Музейный роман - Григорий Ряжский
Шрифт:
Интервал:
Закладка:
Годы шли, однако ничего в завёденном порядке не менялось. Благая цель — «не отдай ничего и никому, а при возможности и не покажи» — суровой значимостью своей и чистотой помысла явно одолевала статью «не убий» вкупе с остальными схожими, разработанными задолго до неё задачами. А тут — такое.
Однако пережили они тогда дичайшую выходку этой французской сучки на межгосударственном уровне — сдюжили, преодолели. Тем более что ни к назначенному часу, ни когда-либо вообще французская чета так и не явилась, обратив эти нечеловеческие усилия в пустой песок и лишний раз утвердив директрису в мысли, что лучшее место для шедевра — «могила». «Первая». А ещё лучше — «вторая», нижняя.
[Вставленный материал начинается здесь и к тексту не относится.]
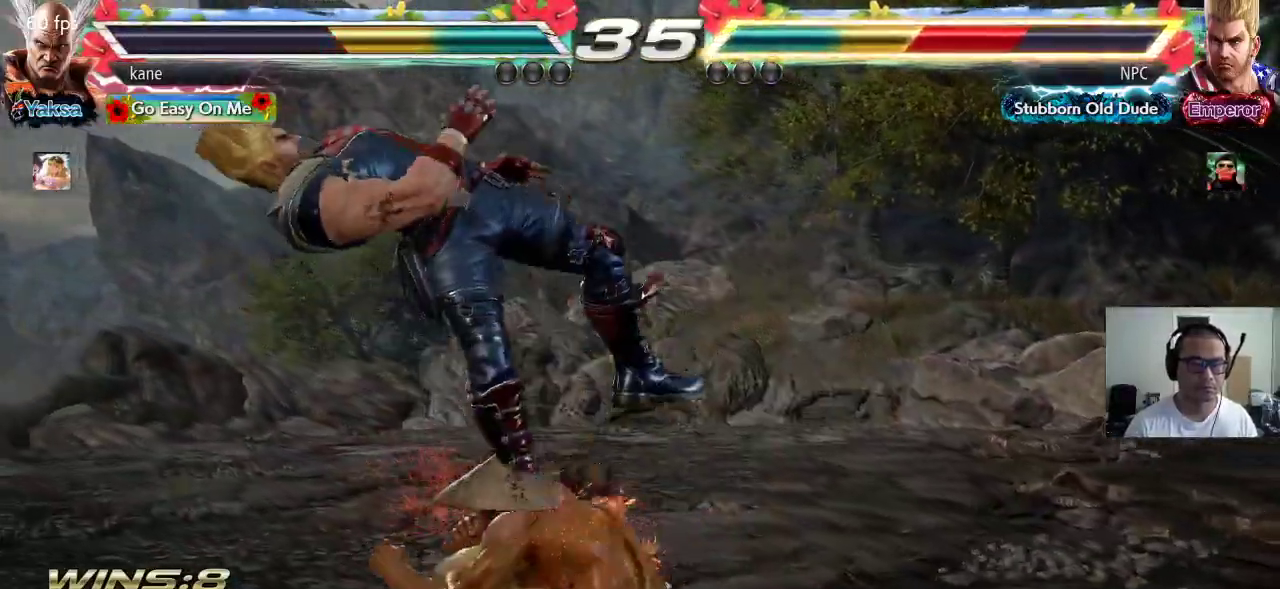
{"dt_ms": 1000, "buttons": [], "left_stick": "center"}
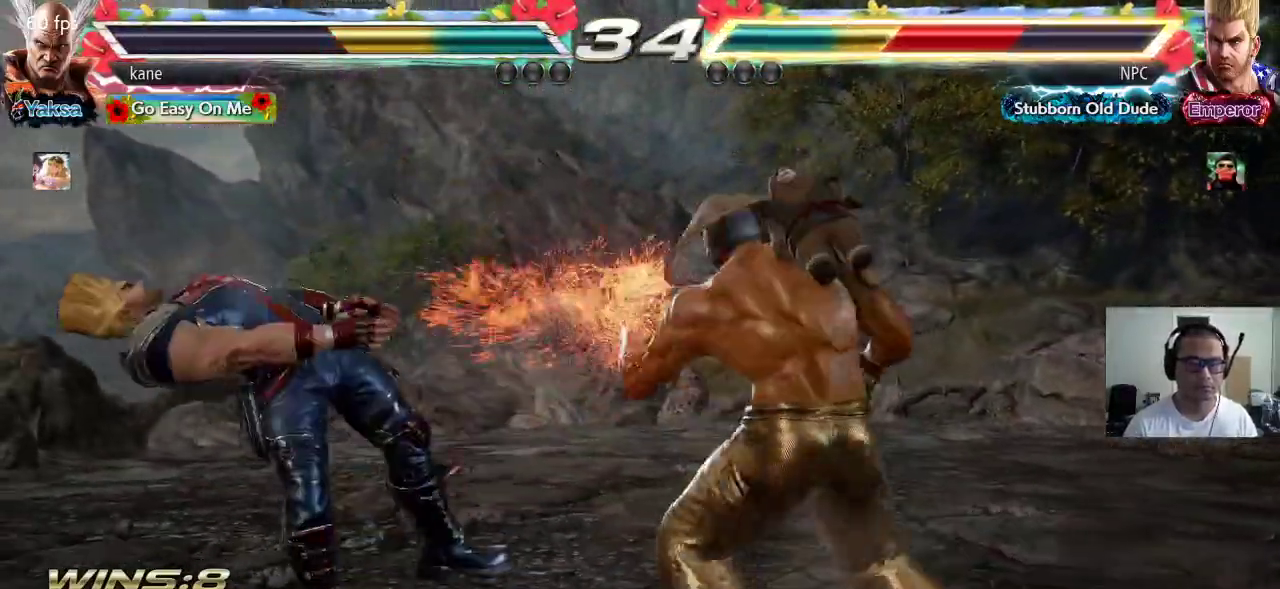
{"dt_ms": 500, "buttons": [], "left_stick": "center", "events": []}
Прежде, до того французского аврала, сталкиваться лицом к лицу с распорядительницей подземных и прочих богатств Еве Ивановой не доводилось. Однако, случайно наткнувшись на неё в тот безумный день и робко поздоровавшись, она всё же успела немножко ощутить эту женщину, прощупать осторожным взглядом, незаметно повести рукой, чтобы коротко тронуть воздух, отлетевший от рукава её шерстянистого пиджака. В этот момент и почувствовала исходящий от той запах власти, безумную в одержимости своей устремлённость в вечность, ею же самой назначенную если не для себя, то уж точно для своих сокровищ. Она всё ещё испытывала неподкупную страсть к ним, оставаясь чуть более полувека носителем непререкаемого авторитета в области изящных искусств, неизменно числясь близким к власти и вполне патриотически ориентированным персонажем.
Нельзя сказать, что, случайно напоровшись в тот день на местную всесвятую, Ева Александровна отчасти пересмотрела своё отношение к людям, одержимо преданным делу. Она и сама, не хуже прочих, держала себя за человека мыслящего и порядочного — просто не случилось в её жизни ни закончить нормального ученья, ни занять место, достойное её трудолюбия или хотя бы половины ума. Жаль, не довелось и краткое свидание со Всесвятской продлить хотя бы на полминутки; в этом случае ей, возможно, отвалилось бы гораздо больше, чем та скупая картинка, известная каждому и так, без знания, не успевшая толком и возникнуть-то, чтобы закрепиться в глазах и далее излиться в сущностное, полезное, наводящее незримый мост от одного объекта жизни к другому. Или — смерти.
А ещё вполне возможно, явился бы кто-то третий, из мира призраков и теней, и сделал бы Еве знак, как бывало раньше. Правда, для этого надобна цель, нужда, причина. Это не возникает просто так, по бездумной случайности, в силу слепой к тому охоты или же нелепой забавы. Она ведь так и не научилась надёжно отделять бесовское, сомнительное, в котором порой сама же подозревала свой удивительный дар провидца, поисковика, угадывателя человеческих слабостей от даренных ей природой способностей и сил, глупости и ума, характера и манер — то есть от дара Божьего, чистого, неподкупного, не столь стремительного, как иногда случалось, когда выскакивало перед глазами, словно черти сыпались горохом изо всех дыр, торопя, заставляя поспешать, крича и тыкая не туда, куда надобно было всматриваться и думать, забивая глаза картинкой лживой и подлой, а голову — чуждым каким-то смыслом, не своим, не здравым, противным разуму, скользким, как уж, шатким, как безногий истукан. Да чего уж там — как сама она с палкой своей, отдельно от неё ходячей.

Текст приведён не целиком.